# EXTRACTED ENTRIES
------------------------

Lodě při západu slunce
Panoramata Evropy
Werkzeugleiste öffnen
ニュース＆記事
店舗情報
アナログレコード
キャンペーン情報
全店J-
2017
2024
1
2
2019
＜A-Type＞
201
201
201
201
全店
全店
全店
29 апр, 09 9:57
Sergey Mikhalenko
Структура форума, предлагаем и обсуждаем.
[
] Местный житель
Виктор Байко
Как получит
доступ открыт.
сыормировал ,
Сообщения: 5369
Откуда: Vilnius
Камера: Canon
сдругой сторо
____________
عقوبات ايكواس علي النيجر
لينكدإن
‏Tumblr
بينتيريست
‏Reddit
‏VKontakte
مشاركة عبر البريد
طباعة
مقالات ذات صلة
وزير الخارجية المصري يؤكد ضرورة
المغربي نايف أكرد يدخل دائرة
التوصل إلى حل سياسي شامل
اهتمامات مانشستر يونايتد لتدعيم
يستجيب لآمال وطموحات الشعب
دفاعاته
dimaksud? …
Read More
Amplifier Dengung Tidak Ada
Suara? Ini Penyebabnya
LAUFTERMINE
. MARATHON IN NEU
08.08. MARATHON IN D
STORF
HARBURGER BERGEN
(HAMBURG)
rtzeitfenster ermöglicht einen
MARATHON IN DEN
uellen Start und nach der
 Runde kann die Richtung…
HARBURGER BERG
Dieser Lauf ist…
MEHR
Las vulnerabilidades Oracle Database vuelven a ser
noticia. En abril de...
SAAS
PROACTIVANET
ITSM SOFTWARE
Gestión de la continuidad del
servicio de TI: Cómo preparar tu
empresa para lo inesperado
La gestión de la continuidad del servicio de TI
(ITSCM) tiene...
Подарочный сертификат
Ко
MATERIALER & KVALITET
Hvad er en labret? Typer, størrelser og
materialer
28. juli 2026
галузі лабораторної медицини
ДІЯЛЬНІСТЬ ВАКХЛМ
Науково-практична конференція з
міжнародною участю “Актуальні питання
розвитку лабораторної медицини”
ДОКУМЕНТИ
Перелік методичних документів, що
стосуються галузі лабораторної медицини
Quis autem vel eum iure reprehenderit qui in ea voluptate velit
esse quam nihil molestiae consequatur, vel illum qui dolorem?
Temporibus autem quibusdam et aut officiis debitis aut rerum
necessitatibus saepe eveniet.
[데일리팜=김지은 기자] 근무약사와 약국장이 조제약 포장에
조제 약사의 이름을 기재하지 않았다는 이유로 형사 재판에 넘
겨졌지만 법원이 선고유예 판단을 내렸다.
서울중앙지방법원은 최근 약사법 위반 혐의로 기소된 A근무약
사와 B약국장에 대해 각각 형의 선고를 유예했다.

------------------------

# TRY IT
Reproduce every line of the listing above, keeping each line's wording, spelling, punctuation, and line breaks unchanged.

# TASK RESULT
Lodě při západu slunce
Panoramata Evropy
Werkzeugleiste öffnen
ニュース＆記事
店舗情報
アナログレコード
キャンペーン情報
全店J-
2017
2024
1
2
2019
＜A-Type＞
201
201
201
201
全店
全店
全店
29 апр, 09 9:57
Sergey Mikhalenko
Структура форума, предлагаем и обсуждаем.
[
] Местный житель
Виктор Байко
Как получит
доступ открыт.
сыормировал ,
Сообщения: 5369
Откуда: Vilnius
Камера: Canon
сдругой сторо
____________
عقوبات ايكواس علي النيجر
لينكدإن
‏Tumblr
بينتيريست
‏Reddit
‏VKontakte
مشاركة عبر البريد
طباعة
مقالات ذات صلة
وزير الخارجية المصري يؤكد ضرورة
المغربي نايف أكرد يدخل دائرة
التوصل إلى حل سياسي شامل
اهتمامات مانشستر يونايتد لتدعيم
يستجيب لآمال وطموحات الشعب
دفاعاته
dimaksud? …
Read More
Amplifier Dengung Tidak Ada
Suara? Ini Penyebabnya
LAUFTERMINE
. MARATHON IN NEU
08.08. MARATHON IN D
STORF
HARBURGER BERGEN
(HAMBURG)
rtzeitfenster ermöglicht einen
MARATHON IN DEN
uellen Start und nach der
 Runde kann die Richtung…
HARBURGER BERG
Dieser Lauf ist…
MEHR
Las vulnerabilidades Oracle Database vuelven a ser
noticia. En abril de...
SAAS
PROACTIVANET
ITSM SOFTWARE
Gestión de la continuidad del
servicio de TI: Cómo preparar tu
empresa para lo inesperado
La gestión de la continuidad del servicio de TI
(ITSCM) tiene...
Подарочный сертификат
Ко
MATERIALER & KVALITET
Hvad er en labret? Typer, størrelser og
materialer
28. juli 2026
галузі лабораторної медицини
ДІЯЛЬНІСТЬ ВАКХЛМ
Науково-практична конференція з
міжнародною участю “Актуальні питання
розвитку лабораторної медицини”
ДОКУМЕНТИ
Перелік методичних документів, що
стосуються галузі лабораторної медицини
Quis autem vel eum iure reprehenderit qui in ea voluptate velit
esse quam nihil molestiae consequatur, vel illum qui dolorem?
Temporibus autem quibusdam et aut officiis debitis aut rerum
necessitatibus saepe eveniet.
[데일리팜=김지은 기자] 근무약사와 약국장이 조제약 포장에
조제 약사의 이름을 기재하지 않았다는 이유로 형사 재판에 넘
겨졌지만 법원이 선고유예 판단을 내렸다.
서울중앙지방법원은 최근 약사법 위반 혐의로 기소된 A근무약
사와 B약국장에 대해 각각 형의 선고를 유예했다.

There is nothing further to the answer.